EXCERPTED PASSAGE:
----------

I think it is important to recognize that the Bureau provides substantial benefits to its staff. It incurs costs when you put a paper in the Working Paper Series. Obviously, it also incurs costs when it funds your travel to conferences, program meetings, and the Summer Institute. Indirect costs on grants help to offset these costs.

The Bureau encourages funding through the federal government rather than through private foundations. There are two reasons for this. First, the federal grants contain a much higher indirect cost rate than private foundation grants. The Bureau's current indirect cost rate, which is set by the National Science Foundation, is 61.4 percent of wages, salaries, and fringe benefits. This is the rate on all NIH grants--the largest source of funds for health economics research. Private foundations, on the other hand, typically use an indirect cost rate of no more than 9 or 10 percent of total direct costs.

The second reason for encouraging federal funding is that NSF computes the NBER indirect cost rate as the ratio of wages, salaries, and fringe benefits on federal grants to total wages, salaries, and fringe benefits. Hence, the receipt of a private foundation grant lowers the NBER federal indirect cost rate.

----------

Pose and size estimates:
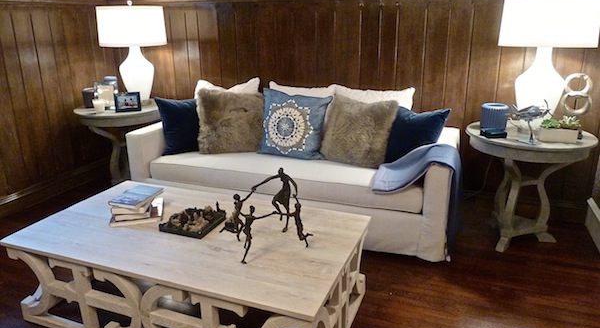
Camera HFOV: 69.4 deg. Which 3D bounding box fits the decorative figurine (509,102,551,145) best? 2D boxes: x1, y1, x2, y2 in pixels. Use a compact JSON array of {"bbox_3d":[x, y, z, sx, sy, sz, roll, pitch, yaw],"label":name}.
[{"bbox_3d":[1.325,-0.246,2.518,0.250,0.240,0.180,0,18,0],"label":"decorative figurine"}]

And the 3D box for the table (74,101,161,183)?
[{"bbox_3d":[-1.539,-0.150,3.868,0.755,0.715,0.755,6,19,20],"label":"table"}]

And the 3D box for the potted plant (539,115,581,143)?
[{"bbox_3d":[1.540,-0.210,2.562,0.215,0.140,0.110,6,19,18],"label":"potted plant"}]

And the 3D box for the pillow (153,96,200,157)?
[{"bbox_3d":[-0.898,-0.338,3.496,0.470,0.470,0.170,-7,-5,-20],"label":"pillow"}]

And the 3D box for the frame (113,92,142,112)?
[{"bbox_3d":[-1.409,-0.502,3.556,0.195,0.150,0.050,-5,6,-14],"label":"frame"}]

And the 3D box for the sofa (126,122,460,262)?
[{"bbox_3d":[-0.054,0.015,3.342,2.355,0.700,0.900,6,19,20],"label":"sofa"}]

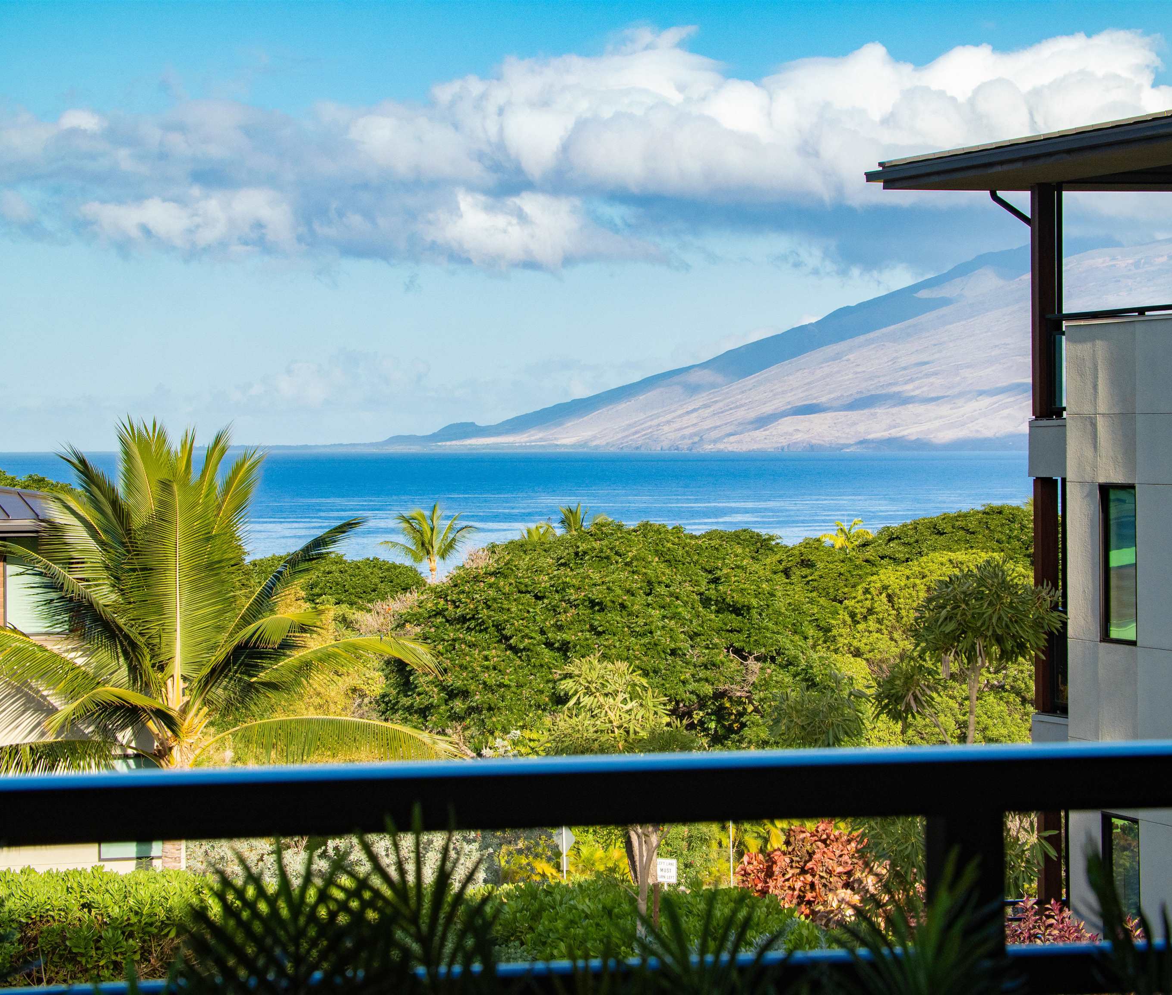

----------

EXERCISE INSTRUCTIONS: Revise the passage on indirect cost rates between "I think it is" and "offset these costs.", inclusive, replacing "staff" with "researchers". The records are not needed for this work.

REPLY:
I think it is important to recognize that the Bureau provides substantial benefits to its researchers. It incurs costs when you put a paper in the Working Paper Series. Obviously, it also incurs costs when it funds your travel to conferences, program meetings, and the Summer Institute. Indirect costs on grants help to offset these costs.